Discutimos un rato largo, nunca reconoció la magnitud del daño, jamás pidió perdón. Sólo insistía con que se sintió presionado, porque su viaje era para nuestro futuro, para el futuro de los dos. Juntos. (Cambió el “Solo.” En dos minutos!) Que fue todo muy vertiginoso, que estaba en las calles, rodeado de tanques y soldados y no podía concentrarse en extrañarme. Que ya me había explicado que con la minusa esa nada lo unía, que la vio para darle un libro o no sé qué, que las minas allá no se pueden ver con los tipos de otro país. En fin, cosas y cosas. Yo estaba mareada de escuchar pavadas, hasta que de pronto…EL CHINO MAS CHINO DE LA HISTORIA DE CHINA. Allá me pasaron cosas Viole. Cosas a nivel personal, yo estuve pensando mucho acerca de nosotros y nuestro futuro. Y somos muy diferentes. Mi mamá quiere que yo me case por iglesia. Y vos no sólo sos atea, y detestás las religiones, sino que tu familia es mixta, hay de todo, judíos, católicos y ateos…Y no somos compatibles. A lo que yo, estupefacta, me paré y le dije, apuntándolo con el dedo índice: Cacho, la re puta madre que te parió…a ver si nos entendemos…vos me estás diciendo que me dejaste, así, porque no somos religiosamente compatibles??? Me estás cargando? A miiiiiiiiiiiiiiiiiiiiiiiiiiiiii que lo único que me importa y me interesa es el amor, que estoy convencida que no pasan estas cosas todos los días! Me venís a decir que porque yo no creo en Dios no podemos estar juntos. Enfermo de mierda! Sabés que ando por todos lados pregonando siempre la misma frase de Marx “Que tu mamá quiere que te cases por iglesia, por eso me dejás??!! Resolvé tu Edipo y después hablamos…
Pará Violeta, no empecés a hacer escándalos ni a gritar, eso lo sentí allá. Ahora siento otra cosa. Desde que te vi entrar al bar, me olvidé de todo Viole, se me vino todo abajo. A mi también Cacho, se me borró todo, me quiero matar…con lo que me costó odiarte. Yo también, cuando empezaste a hablar, dije Qué locura! Cómo voy a perder a esta mujer! No sabés el daño que me causaste Cacho. No lo dimensionás. (Lo última vez que lo vi a Cacho hace poco más de 4 meses, admitió que al día de la fecha, no había logrado dimensionar el daño). Sí Viole, soy un hijo de puta, no pude haberte hecho esto…No, Cacho, la verdad que no, te fuiste al carajo. Es que Viole, todo el tema del viaje, del año que viene, de casarnos me hizo pensar mucho. Cacho, yo nunca te hablé de casamiento, sos vos el que no para de hablar de eso, el que propuso que tengamos hijos. Es que Viole, ir en contra de los mandatos familiares y sociales de mi entorno me generan muchas dudas. Si tenés dudas, no hay nada que hablar. Yo no soy una mujer de la que se tienen dudas, hay miles de hombres buscando una mujer como yo.

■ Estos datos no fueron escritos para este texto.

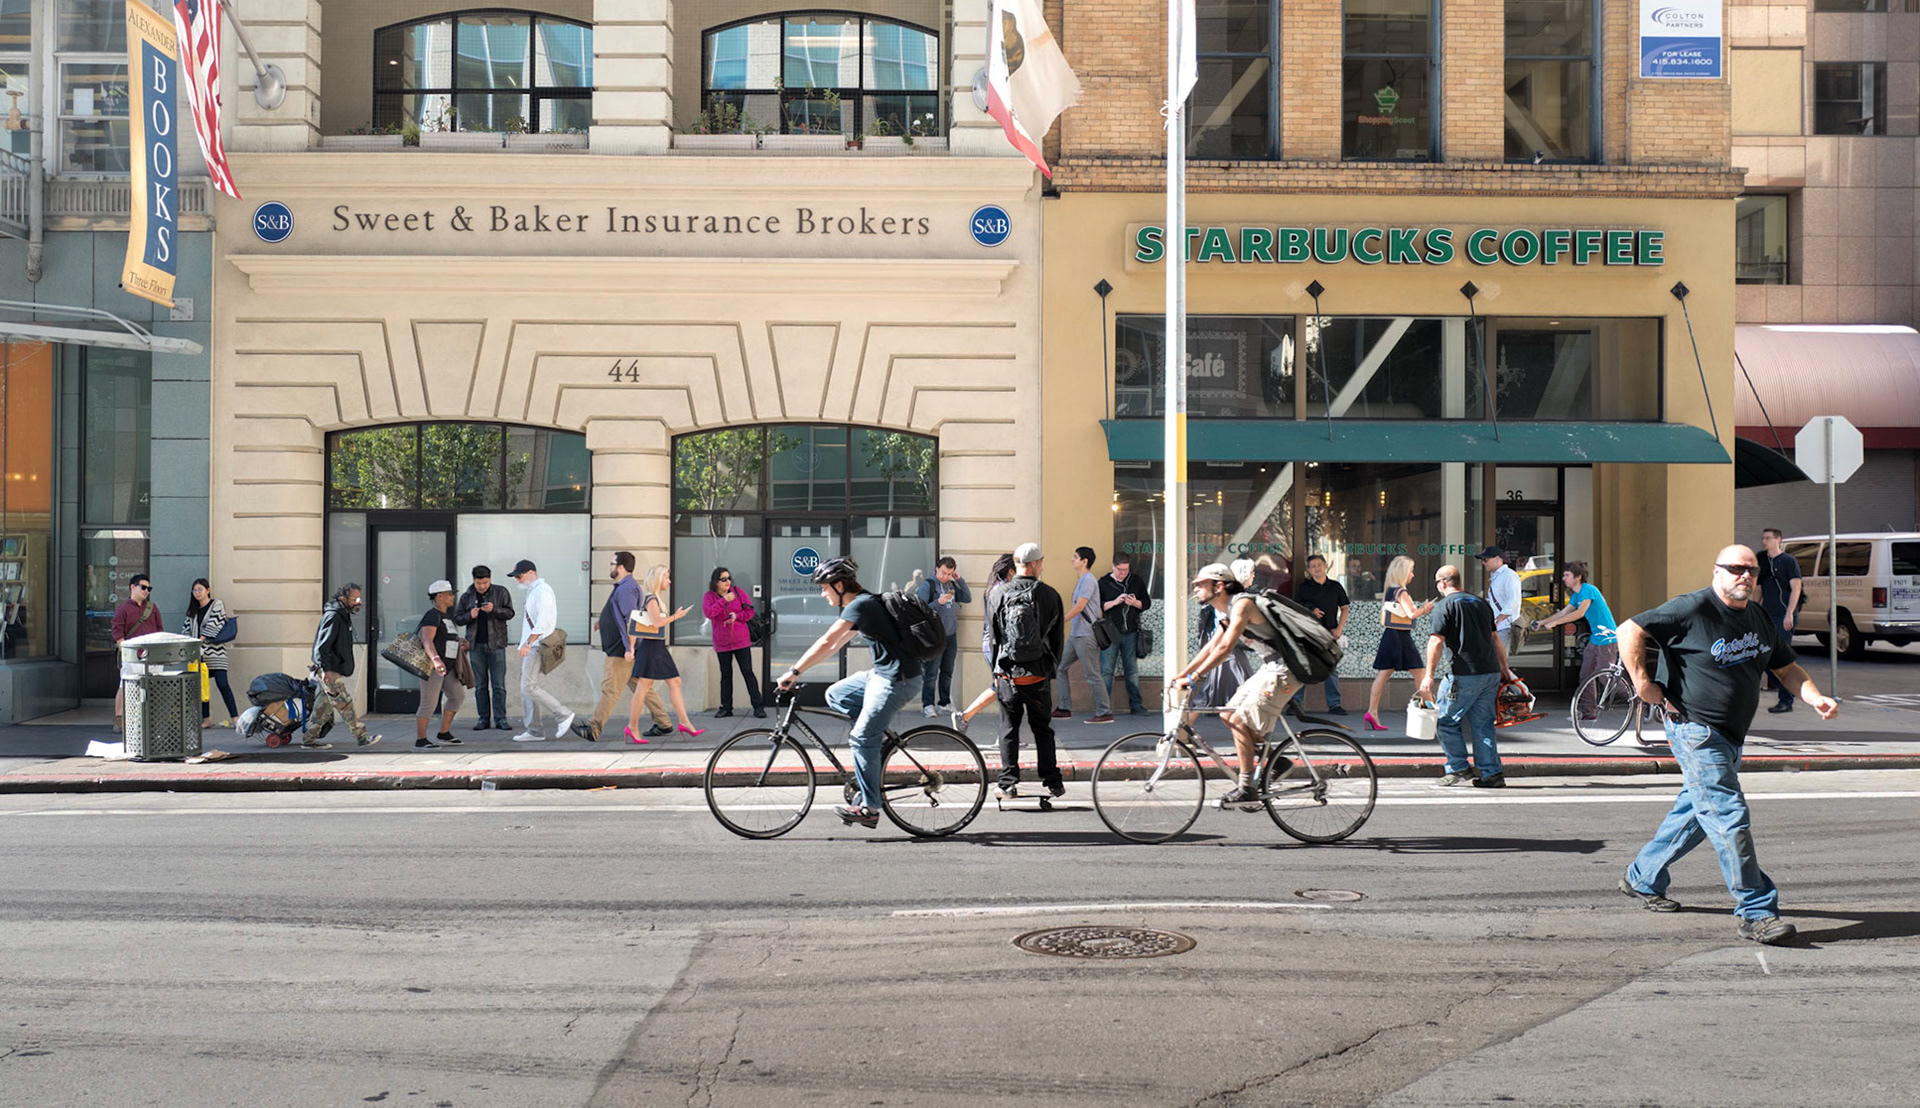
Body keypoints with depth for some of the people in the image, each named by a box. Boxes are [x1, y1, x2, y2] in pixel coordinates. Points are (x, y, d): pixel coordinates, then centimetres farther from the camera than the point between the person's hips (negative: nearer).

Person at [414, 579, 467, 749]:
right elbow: (426, 640, -29)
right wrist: (436, 659, -42)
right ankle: (420, 740, -2)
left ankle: (444, 734, 15)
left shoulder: (446, 616, 17)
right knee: (429, 703, -7)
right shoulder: (433, 616, -14)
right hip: (432, 666, -10)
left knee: (458, 696, 8)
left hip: (446, 667, 10)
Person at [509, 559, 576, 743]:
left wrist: (528, 643, -24)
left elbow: (543, 621, -21)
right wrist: (524, 645, 18)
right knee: (527, 689, 8)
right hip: (530, 647, 10)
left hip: (538, 645, -10)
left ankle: (564, 715, -8)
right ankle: (533, 731, 10)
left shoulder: (543, 590, -11)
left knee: (529, 687, -15)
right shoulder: (532, 591, 20)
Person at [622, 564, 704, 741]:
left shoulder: (657, 598, 17)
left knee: (675, 683, 6)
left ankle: (684, 722, 6)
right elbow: (657, 622, -21)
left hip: (659, 648, 10)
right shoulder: (650, 598, -12)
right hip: (651, 647, -10)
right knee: (644, 687, -5)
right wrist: (676, 616, -10)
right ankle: (632, 727, 0)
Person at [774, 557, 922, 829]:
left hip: (896, 679, -10)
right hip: (882, 673, 10)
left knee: (863, 740, -8)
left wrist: (794, 672, -17)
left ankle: (868, 809, -2)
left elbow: (826, 643, -21)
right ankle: (879, 732, 10)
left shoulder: (860, 605, -16)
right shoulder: (863, 603, 15)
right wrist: (800, 670, 16)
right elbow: (834, 646, 19)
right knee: (835, 694, 12)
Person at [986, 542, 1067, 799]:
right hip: (1038, 675, 0)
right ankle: (1052, 781, 11)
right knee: (1042, 730, 11)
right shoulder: (1049, 595, -4)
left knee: (1009, 730, 10)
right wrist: (1052, 667, 16)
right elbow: (1059, 637, 3)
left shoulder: (998, 595, -1)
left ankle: (1008, 783, 7)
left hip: (1007, 674, 1)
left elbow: (992, 637, 5)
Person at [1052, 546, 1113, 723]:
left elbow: (1079, 606, -19)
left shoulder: (1088, 580, -13)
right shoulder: (1081, 580, 17)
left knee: (1091, 675, -8)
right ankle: (1064, 708, 16)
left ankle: (1105, 712, -4)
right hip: (1075, 635, 10)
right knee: (1060, 668, 12)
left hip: (1085, 635, -10)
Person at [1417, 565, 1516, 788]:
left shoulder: (1444, 605, -3)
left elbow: (1436, 642, -11)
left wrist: (1429, 676, -11)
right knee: (1483, 723, 10)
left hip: (1464, 675, -7)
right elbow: (1496, 639, 23)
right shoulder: (1481, 603, 18)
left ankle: (1459, 768, 6)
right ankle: (1491, 774, 6)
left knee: (1446, 720, 6)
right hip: (1491, 673, 7)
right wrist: (1505, 669, 31)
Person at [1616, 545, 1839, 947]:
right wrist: (1643, 683, -16)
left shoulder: (1760, 618, 10)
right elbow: (1631, 630, -12)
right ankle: (1756, 912, -8)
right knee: (1730, 818, -12)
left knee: (1695, 812, 17)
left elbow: (1787, 668, 17)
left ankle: (1642, 880, 33)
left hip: (1730, 737, 9)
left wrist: (1816, 697, -1)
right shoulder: (1693, 609, -14)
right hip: (1695, 732, -9)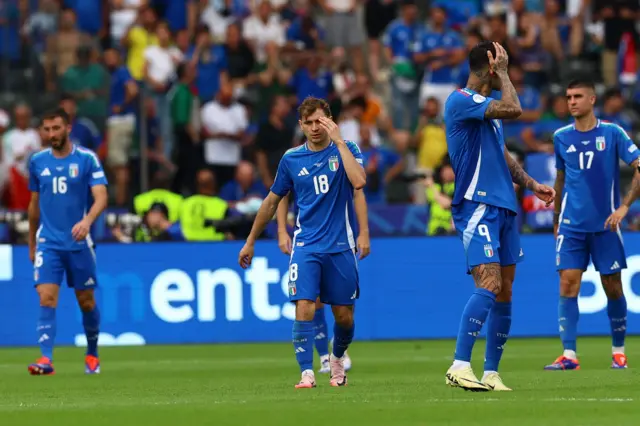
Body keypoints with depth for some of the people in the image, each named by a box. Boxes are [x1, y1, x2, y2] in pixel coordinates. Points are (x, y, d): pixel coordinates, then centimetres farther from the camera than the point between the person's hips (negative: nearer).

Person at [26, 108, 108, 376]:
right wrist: (31, 243, 20)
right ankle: (46, 359, -21)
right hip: (48, 242, 1)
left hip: (78, 242, -1)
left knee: (86, 302, 8)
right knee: (47, 299, -14)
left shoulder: (86, 159, -5)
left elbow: (101, 196, -14)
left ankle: (92, 354, 30)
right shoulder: (37, 162, 6)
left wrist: (87, 220, -33)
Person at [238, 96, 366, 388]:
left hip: (340, 246, -1)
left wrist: (338, 140, -20)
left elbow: (359, 181, -22)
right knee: (304, 307, -17)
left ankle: (337, 359, 36)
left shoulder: (345, 150, -1)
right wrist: (250, 242, 20)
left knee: (344, 315, 7)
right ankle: (307, 373, -13)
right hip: (306, 246, 1)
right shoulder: (292, 159, 4)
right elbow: (272, 201, 16)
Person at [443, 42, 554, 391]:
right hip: (477, 206, -9)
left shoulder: (488, 108, 20)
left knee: (504, 292, 5)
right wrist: (502, 72, -9)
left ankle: (491, 373, 9)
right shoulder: (461, 101, -10)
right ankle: (460, 366, -23)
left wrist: (532, 185, 20)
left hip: (503, 207, 9)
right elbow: (513, 109, -22)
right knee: (489, 284, -20)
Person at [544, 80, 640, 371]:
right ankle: (569, 355, -12)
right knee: (568, 284, -10)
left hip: (605, 224, -2)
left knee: (613, 288, 4)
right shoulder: (561, 137, 6)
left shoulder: (612, 133, -4)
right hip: (571, 224, 2)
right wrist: (556, 220, 19)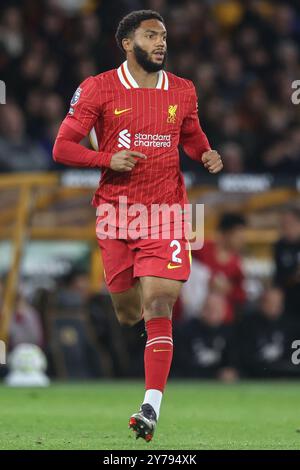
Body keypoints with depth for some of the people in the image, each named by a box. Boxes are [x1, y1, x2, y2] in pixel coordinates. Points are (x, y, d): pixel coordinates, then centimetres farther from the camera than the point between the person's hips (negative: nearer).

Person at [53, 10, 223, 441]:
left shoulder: (183, 91, 8)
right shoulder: (99, 89, -1)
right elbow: (62, 147, 0)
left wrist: (206, 155, 4)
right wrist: (108, 159, -16)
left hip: (166, 213, 0)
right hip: (116, 211, 0)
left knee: (158, 308, -14)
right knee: (128, 312, 8)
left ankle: (152, 407, -18)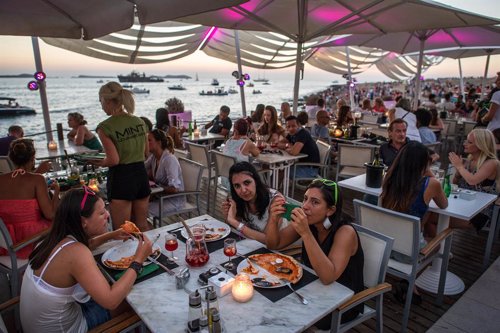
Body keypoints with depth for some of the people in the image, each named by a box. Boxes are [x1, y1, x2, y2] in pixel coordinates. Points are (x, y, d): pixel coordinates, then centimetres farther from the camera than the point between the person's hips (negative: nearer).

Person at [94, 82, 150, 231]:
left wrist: (99, 163, 2)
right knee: (142, 226, 20)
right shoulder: (139, 122, 5)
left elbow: (114, 160, -17)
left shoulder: (105, 127, -13)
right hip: (141, 174, 6)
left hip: (121, 178, -6)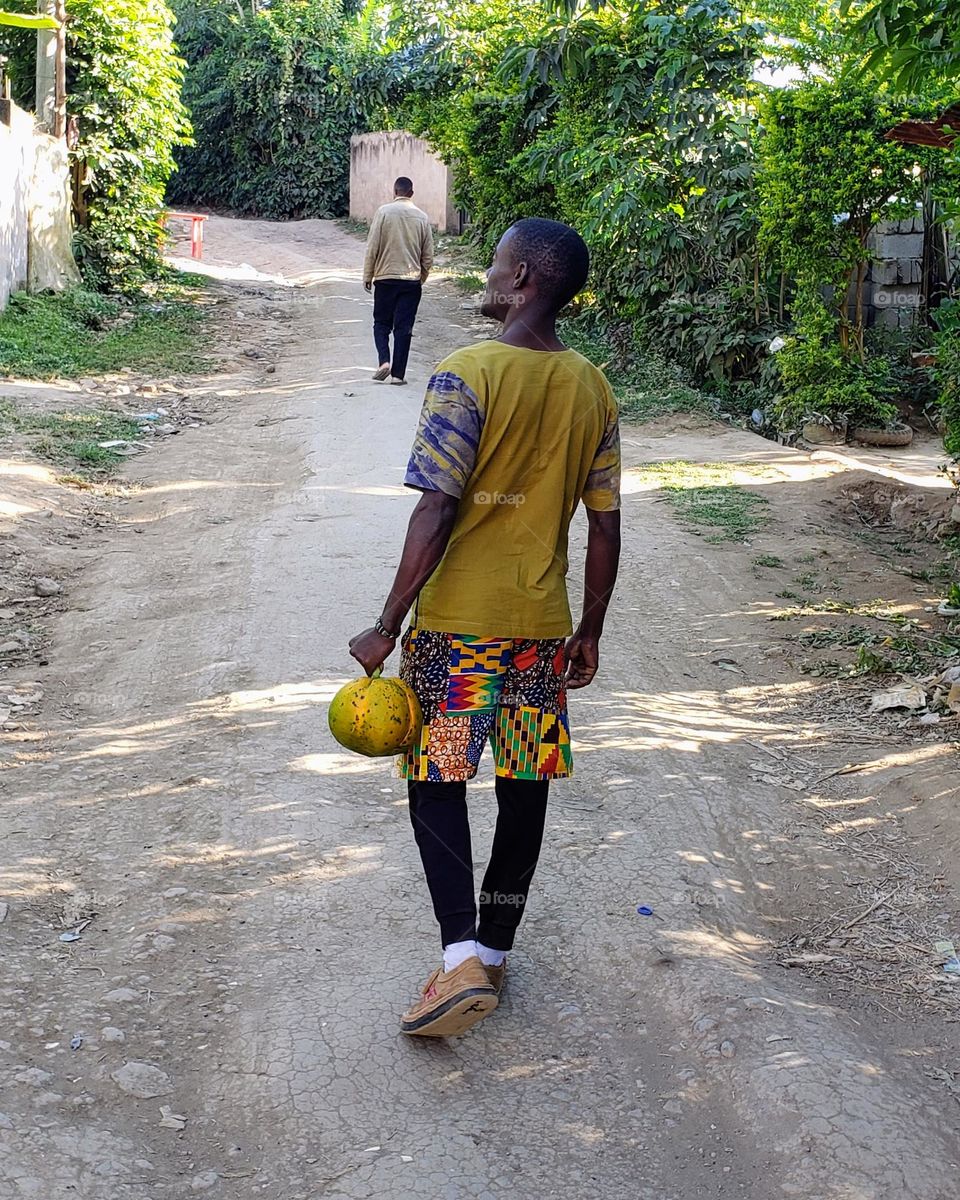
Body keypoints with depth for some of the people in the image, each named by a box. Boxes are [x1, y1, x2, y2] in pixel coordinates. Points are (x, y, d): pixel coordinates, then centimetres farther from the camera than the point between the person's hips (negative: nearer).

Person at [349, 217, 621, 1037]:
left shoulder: (467, 375, -14)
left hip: (457, 625, -5)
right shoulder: (592, 390, 3)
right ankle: (496, 950, 26)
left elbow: (437, 512, -19)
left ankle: (463, 958, -7)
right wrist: (589, 632, 15)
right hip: (543, 627, 5)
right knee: (525, 786, 14)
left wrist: (388, 626, -13)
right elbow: (605, 525, 5)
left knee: (436, 781, 5)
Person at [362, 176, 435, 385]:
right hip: (411, 280, 1)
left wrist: (367, 276, 4)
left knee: (381, 323, 11)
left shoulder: (384, 212, -6)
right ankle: (398, 374, 3)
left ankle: (384, 361, -9)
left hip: (385, 277, -1)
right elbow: (428, 256, 6)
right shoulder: (421, 217, 2)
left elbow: (372, 247, -6)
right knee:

Me paré y me retiré. Pero Cacho me siguió. Me agarró de la mano, me abrazó. Yo no podía levantar la mirada del piso, no lo quería ni ver. Porque sabía que apenas lo mirara, le respondiera con un gesto y le devolviera el abrazo, era el principio del fin otra vez. Pero no aguanté, me ganó el corazón, una vez más.
Violeta te amo con toda mi alma. Voy a quedarme a vivir acá para siempre. Lo que me queda de vida lo voy a utilizar para recuperarte y demostrártelo. Tengo toda la fuerza del mundo para recuperarte Violeta. Porque sos el amor de mi vida, y porque me quiero casar con vos. Yo muda, no entendía absolutamente nada.
Y así fue como, una vez más, Violeta cayó en la trampa de Cacho. Pero esta vez, sin decir una palabra, sin llorar, sin gritar. No entendía nada. Así que le dije Cacho, por favor, andate, no te quedes a dormir. Lo invité a retirarse. Tiré tres pavadas adentro de una valija, y me escapé a Rosario. En silencio, en shock, confundida, perdidamente enamorada, esperanzada, enojada.